By Elizabeth F. McNamara
In August, school finance consultant Mike D’Amico told the School Committee that in tracking state reimbursements for capital expenditures, he’d found the town had held onto $1.5 million that should have been returned to school coffers.
He was referring to the 35 percent reimbursement from the state Dept. of Education (RIDE) for money the district had spent out of its operating budget since 2010 on capital expenses. RIDE also reimburses for bond money spent on capital projects (like the construction of Cole Middle School), but that money is bonded by the town and so is returned to the town and stays with the town. (Find the original story here.)
“The general idea is that whoever has to spend the money gets the reimbursement,” said Committee Chairwoman Carolyn Mark at the time. “The schools have not been getting their share of the reimbursements for capital projects.”
That idea, however, was met with some confusion and dismay from both incoming Town Manager Andrew Nota (who started in September) and members of the Town Council. In particular, it rankled because the council had given the school district the amount it asked for in the fiscal year 2020 budget as well as giving the strapped district an extra $263,000 for FY2019 in February.
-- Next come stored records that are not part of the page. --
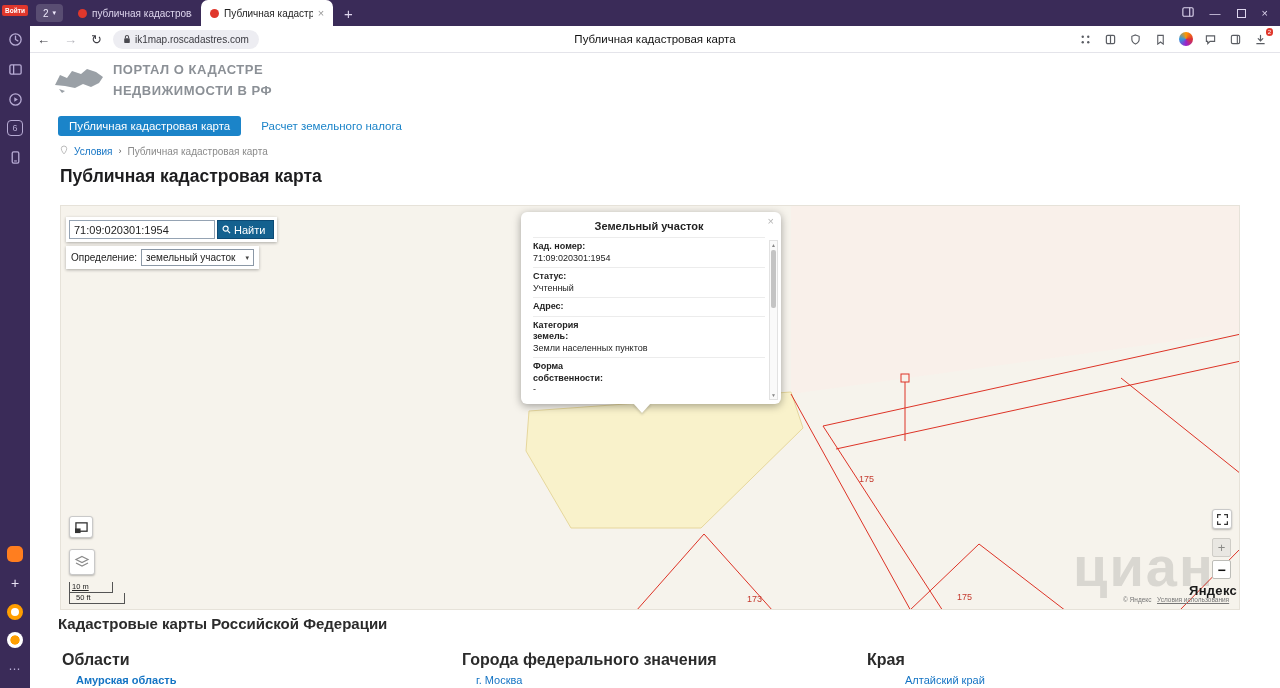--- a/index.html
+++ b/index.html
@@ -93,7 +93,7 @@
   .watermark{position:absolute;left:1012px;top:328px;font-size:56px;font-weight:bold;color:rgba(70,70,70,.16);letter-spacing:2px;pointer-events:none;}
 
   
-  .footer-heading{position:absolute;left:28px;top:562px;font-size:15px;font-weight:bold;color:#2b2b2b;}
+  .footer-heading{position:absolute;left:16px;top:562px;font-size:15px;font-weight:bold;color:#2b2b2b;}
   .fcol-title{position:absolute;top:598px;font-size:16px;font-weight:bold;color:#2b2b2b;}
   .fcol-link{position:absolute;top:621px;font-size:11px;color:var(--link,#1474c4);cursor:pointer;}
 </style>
When Nota took over as town manager, he said he was discussing the issue with school officials and would be talking to RIDE. On Monday he said an agreement had been reached.
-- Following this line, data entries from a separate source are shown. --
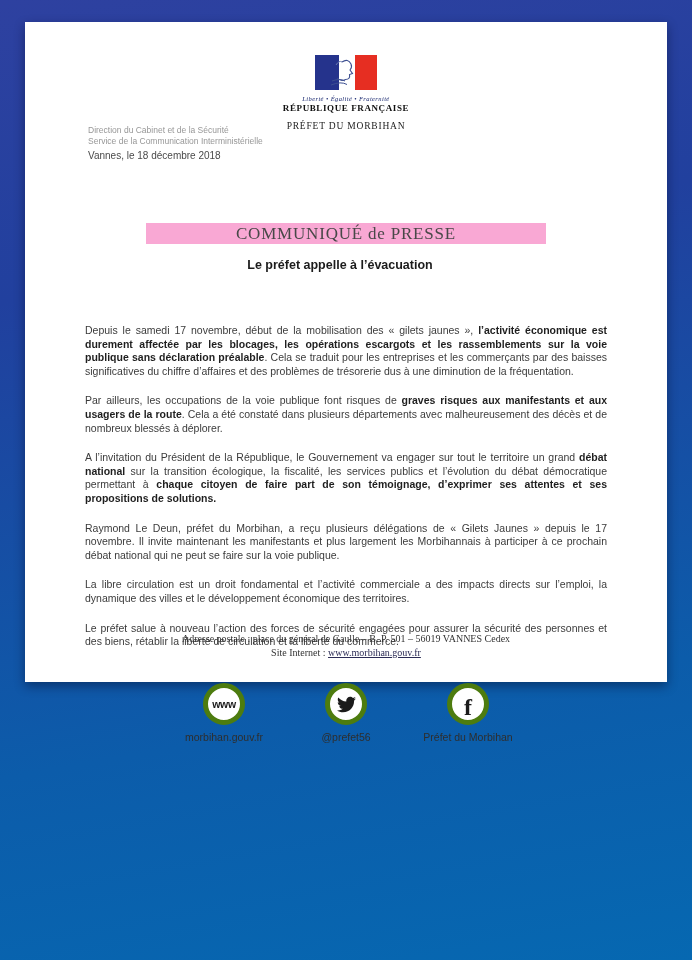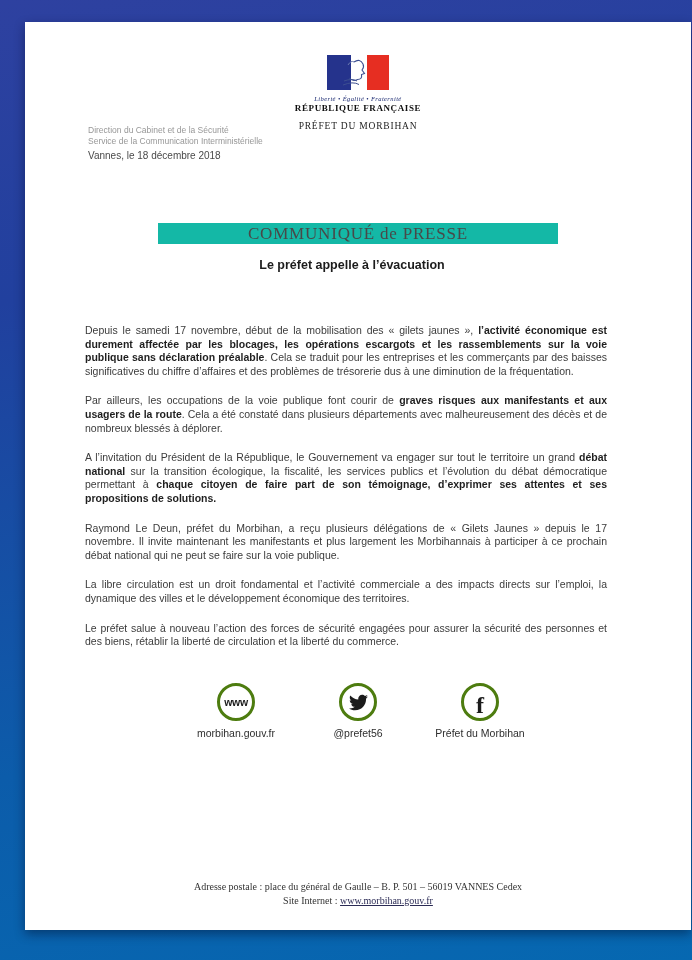--- a/index.html
+++ b/index.html
@@ -9,8 +9,8 @@
     font-family:"Liberation Sans",sans-serif;
   }
   .page{
-    position:absolute;left:25px;top:22px;width:642px;height:908px;
-    background:#ffffff;box-shadow:0 4px 10px rgba(0,10,40,.45);padding-left:24px;
+    position:absolute;left:25px;top:22px;width:642px;height:660px;
+    background:#ffffff;box-shadow:0 4px 10px rgba(0,10,40,.45);
   }
   
   .logo-block{position:absolute;top:33px;left:0;right:0;text-align:center;}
At a joint meeting of the Town Council and the School Committee at Swift Community Center Monday night, Nota said town and school officials (plus their lawyers) met with RIDE officials to discuss reimbursement policies. The bottom line: the schools would not be getting that $1.5 million. As Nota told it, they already had received that money, in the town’s yearly appropriation to the schools. If the school district had gotten the reimbursement money instead of the town each year, that could have offset the amount of money requested in their annual budget, lowering the district’s overall budget request. In essence, the town covered the school district’s capital budget needs, in part by using that reimbursement money.
Going forward, Nota explained, any operating budget reimbursement money will be put into a School Improvement Fund administered by the town for school capital projects, in compliance with RIDE’s recommended format.
On Tuesday, Chairwoman Mark said she was pleased with how it all played out but she acknowledged D’Amico’s findings were not handled as well as they could have been. Mark was aware of D’Amico’s findings before he spoke publicly at the Aug. 13 meeting, but the full School Committee was not. It was not until after the finding went public that the schools’ lawyer Matt Oliverio checked with RIDE to see how the money should be distributed. Mark said she couldn’t recall when Oliverio had been told of D’Amico’s finding.
“The truth is, if you look at the statute, the money does come from the town,” said Mark Tuesday. “The best practice is that it’s put into a school improvement fund.” And that’s the plan going forward, according to Town Manager Nota.
“Based on where we landed at the meeting last night, I think everybody can feel good about where we are,” Mark added. “We’re all committed to following best practices.”
In the end, said Mark, D’Amico’s finding helped the town and school district put a better system in place going forward.
“If [D’Amico] hadn’t brought it to our attention, we wouldn’t have gotten to what I think is a much better place.”